Williams presents itself as a balanced group spread across building products, security and fire protection, but if you clump Yale security products in with the rest of its paints, sealants and wood preservers, 70 per cent of the group's profits comes from building. In that context, generating profits growth of 20 per cent to pounds 103.1m from sales 18 per cent higher at pounds 765.6m was an impressive performance.
Williams' building products operations in the UK and North America are plainly up against it. Operating margins in the European businesses fell 2.2 per cent thanks to acquisitions of companies with a lower return on sales and a squeeze from the DIY sheds as demand dropped away in the second quarter. A similar fall-off hit the US operation.
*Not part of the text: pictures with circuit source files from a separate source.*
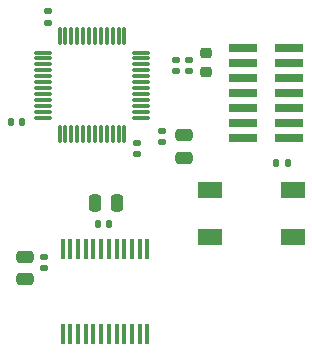
<source format=gtp>
G04 #@! TF.GenerationSoftware,KiCad,Pcbnew,8.0.8*
G04 #@! TF.CreationDate,2025-02-05T20:31:25+01:00*
G04 #@! TF.ProjectId,Janus_finalV,4a616e75-735f-4666-996e-616c562e6b69,rev?*
G04 #@! TF.SameCoordinates,Original*
G04 #@! TF.FileFunction,Paste,Top*
G04 #@! TF.FilePolarity,Positive*
%FSLAX46Y46*%
G04 Gerber Fmt 4.6, Leading zero omitted, Abs format (unit mm)*
G04 Created by KiCad (PCBNEW 8.0.8) date 2025-02-05 20:31:25*
%MOMM*%
%LPD*%
G01*
G04 APERTURE LIST*
G04 Aperture macros list*
%AMRoundRect*
0 Rectangle with rounded corners*
0 $1 Rounding radius*
0 $2 $3 $4 $5 $6 $7 $8 $9 X,Y pos of 4 corners*
0 Add a 4 corners polygon primitive as box body*
4,1,4,$2,$3,$4,$5,$6,$7,$8,$9,$2,$3,0*
0 Add four circle primitives for the rounded corners*
1,1,$1+$1,$2,$3*
1,1,$1+$1,$4,$5*
1,1,$1+$1,$6,$7*
1,1,$1+$1,$8,$9*
0 Add four rect primitives between the rounded corners*
20,1,$1+$1,$2,$3,$4,$5,0*
20,1,$1+$1,$4,$5,$6,$7,0*
20,1,$1+$1,$6,$7,$8,$9,0*
20,1,$1+$1,$8,$9,$2,$3,0*%
G04 Aperture macros list end*
%ADD10RoundRect,0.140000X-0.140000X-0.170000X0.140000X-0.170000X0.140000X0.170000X-0.140000X0.170000X0*%
%ADD11R,2.400000X0.740000*%
%ADD12R,2.000000X1.400000*%
%ADD13RoundRect,0.218750X0.256250X-0.218750X0.256250X0.218750X-0.256250X0.218750X-0.256250X-0.218750X0*%
%ADD14RoundRect,0.140000X-0.170000X0.140000X-0.170000X-0.140000X0.170000X-0.140000X0.170000X0.140000X0*%
%ADD15RoundRect,0.250000X-0.250000X-0.475000X0.250000X-0.475000X0.250000X0.475000X-0.250000X0.475000X0*%
%ADD16R,0.450000X1.750000*%
%ADD17RoundRect,0.140000X0.170000X-0.140000X0.170000X0.140000X-0.170000X0.140000X-0.170000X-0.140000X0*%
%ADD18RoundRect,0.250000X-0.475000X0.250000X-0.475000X-0.250000X0.475000X-0.250000X0.475000X0.250000X0*%
%ADD19RoundRect,0.140000X0.140000X0.170000X-0.140000X0.170000X-0.140000X-0.170000X0.140000X-0.170000X0*%
%ADD20RoundRect,0.075000X0.662500X0.075000X-0.662500X0.075000X-0.662500X-0.075000X0.662500X-0.075000X0*%
%ADD21RoundRect,0.075000X0.075000X0.662500X-0.075000X0.662500X-0.075000X-0.662500X0.075000X-0.662500X0*%
G04 APERTURE END LIST*
D10*
X146920000Y-65200000D03*
X147880000Y-65200000D03*
D11*
X148000000Y-63110000D03*
X144100000Y-63110000D03*
X148000000Y-61840000D03*
X144100000Y-61840000D03*
X148000000Y-60570000D03*
X144100000Y-60570000D03*
X148000000Y-59300000D03*
X144100000Y-59300000D03*
X148000000Y-58030000D03*
X144100000Y-58030000D03*
X148000000Y-56760000D03*
X144100000Y-56760000D03*
X148000000Y-55490000D03*
X144100000Y-55490000D03*
D12*
X148300000Y-71500000D03*
X141300000Y-71500000D03*
X148300000Y-67500000D03*
X141300000Y-67500000D03*
D13*
X140950000Y-57487500D03*
X140950000Y-55912500D03*
D14*
X137250000Y-62470000D03*
X137250000Y-63430000D03*
X135100000Y-63520000D03*
X135100000Y-64480000D03*
D15*
X131550000Y-68600000D03*
X133450000Y-68600000D03*
D16*
X128825000Y-79700000D03*
X129475000Y-79700000D03*
X130125000Y-79700000D03*
X130775000Y-79700000D03*
X131425000Y-79700000D03*
X132075000Y-79700000D03*
X132725000Y-79700000D03*
X133375000Y-79700000D03*
X134025000Y-79700000D03*
X134675000Y-79700000D03*
X135325000Y-79700000D03*
X135975000Y-79700000D03*
X135975000Y-72500000D03*
X135325000Y-72500000D03*
X134675000Y-72500000D03*
X134025000Y-72500000D03*
X133375000Y-72500000D03*
X132725000Y-72500000D03*
X132075000Y-72500000D03*
X131425000Y-72500000D03*
X130775000Y-72500000D03*
X130125000Y-72500000D03*
X129475000Y-72500000D03*
X128825000Y-72500000D03*
D14*
X139500000Y-56470000D03*
X139500000Y-57430000D03*
X127200000Y-73120000D03*
X127200000Y-74080000D03*
D10*
X131820000Y-70400000D03*
X132780000Y-70400000D03*
D17*
X127600000Y-53330000D03*
X127600000Y-52370000D03*
D18*
X125600000Y-73150000D03*
X125600000Y-75050000D03*
D19*
X125380000Y-61700000D03*
X124420000Y-61700000D03*
D20*
X135462500Y-61350000D03*
X135462500Y-60850000D03*
X135462500Y-60350000D03*
X135462500Y-59850000D03*
X135462500Y-59350000D03*
X135462500Y-58850000D03*
X135462500Y-58350000D03*
X135462500Y-57850000D03*
X135462500Y-57350000D03*
X135462500Y-56850000D03*
X135462500Y-56350000D03*
X135462500Y-55850000D03*
D21*
X134050000Y-54437500D03*
X133550000Y-54437500D03*
X133050000Y-54437500D03*
X132550000Y-54437500D03*
X132050000Y-54437500D03*
X131550000Y-54437500D03*
X131050000Y-54437500D03*
X130550000Y-54437500D03*
X130050000Y-54437500D03*
X129550000Y-54437500D03*
X129050000Y-54437500D03*
X128550000Y-54437500D03*
D20*
X127137500Y-55850000D03*
X127137500Y-56350000D03*
X127137500Y-56850000D03*
X127137500Y-57350000D03*
X127137500Y-57850000D03*
X127137500Y-58350000D03*
X127137500Y-58850000D03*
X127137500Y-59350000D03*
X127137500Y-59850000D03*
X127137500Y-60350000D03*
X127137500Y-60850000D03*
X127137500Y-61350000D03*
D21*
X128550000Y-62762500D03*
X129050000Y-62762500D03*
X129550000Y-62762500D03*
X130050000Y-62762500D03*
X130550000Y-62762500D03*
X131050000Y-62762500D03*
X131550000Y-62762500D03*
X132050000Y-62762500D03*
X132550000Y-62762500D03*
X133050000Y-62762500D03*
X133550000Y-62762500D03*
X134050000Y-62762500D03*
D14*
X138450000Y-56470000D03*
X138450000Y-57430000D03*
D18*
X139050000Y-62850000D03*
X139050000Y-64750000D03*
M02*

</source>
The company may be operating in some difficult markets but it has several advantages. It is extremely well-run. Profits from security products (up 20 per cent), for example, benefited from continuing efficiency improvements at Corbin Russwin, last year's US lock-making acquisition.
It also has a good geographical spread. Yale Italy had a good half year thanks to the increasing competitiveness of the lira, which boosted its ability to export to the Far East and Latin America. The next challenge will be to build a sizeable presence in the Far East, where Williams' leading brands are potential winners and its current exposure negligible.
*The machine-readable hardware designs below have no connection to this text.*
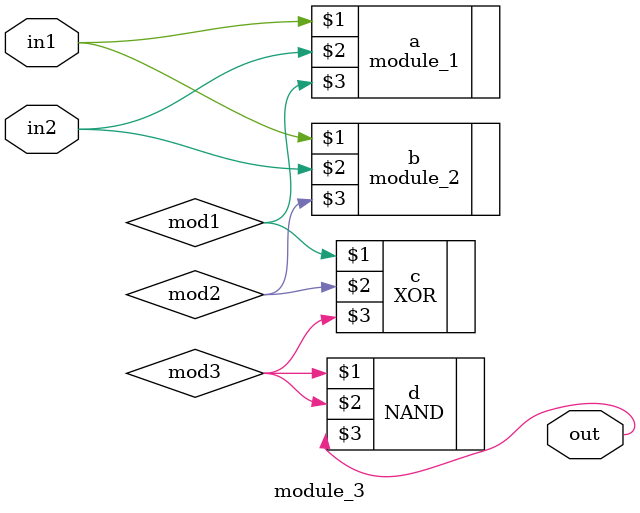
<source format=v>
module module_3 (in1,in2,out);
    input in1,in2;
    output out;
    wire mod1,mod2,mod3;
    wire in1,in2,out;

    module_1 a(in1, in2, mod1);
    module_2 b(in1, in2, mod2);
    XOR c(mod1, mod2, mod3);

    NAND d(mod3, mod3, out);

endmodule
</source>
Finally, Williams is in good shape financially, with gearing of a comfortable 21 per cent giving the company the fire power for at least another pounds 200m of acquisitions before needing to trouble shareholders for more cash.
All that will come as scant comfort to investors, who have seen their shares slip from a high of 413p in January 1994. They have since underperformed the market by more than a fifth. First they fell foul of the market's distrust of conglomerates - a tag Williams has had to work hard to shed - and more recently they have suffered from association with companies like Caradon, which warned on profits earlier this week.
Having drifted so far, Williams has lost its premium rating, which is fair enough given the company's insistence that it is now simply a tightly managed industrial holding company with a steady but unexciting bolt-on acquisition programme. On forecast profits of pounds 225m this year and pounds 265m next, the shares stand on a 1996 p/e of 13. About right.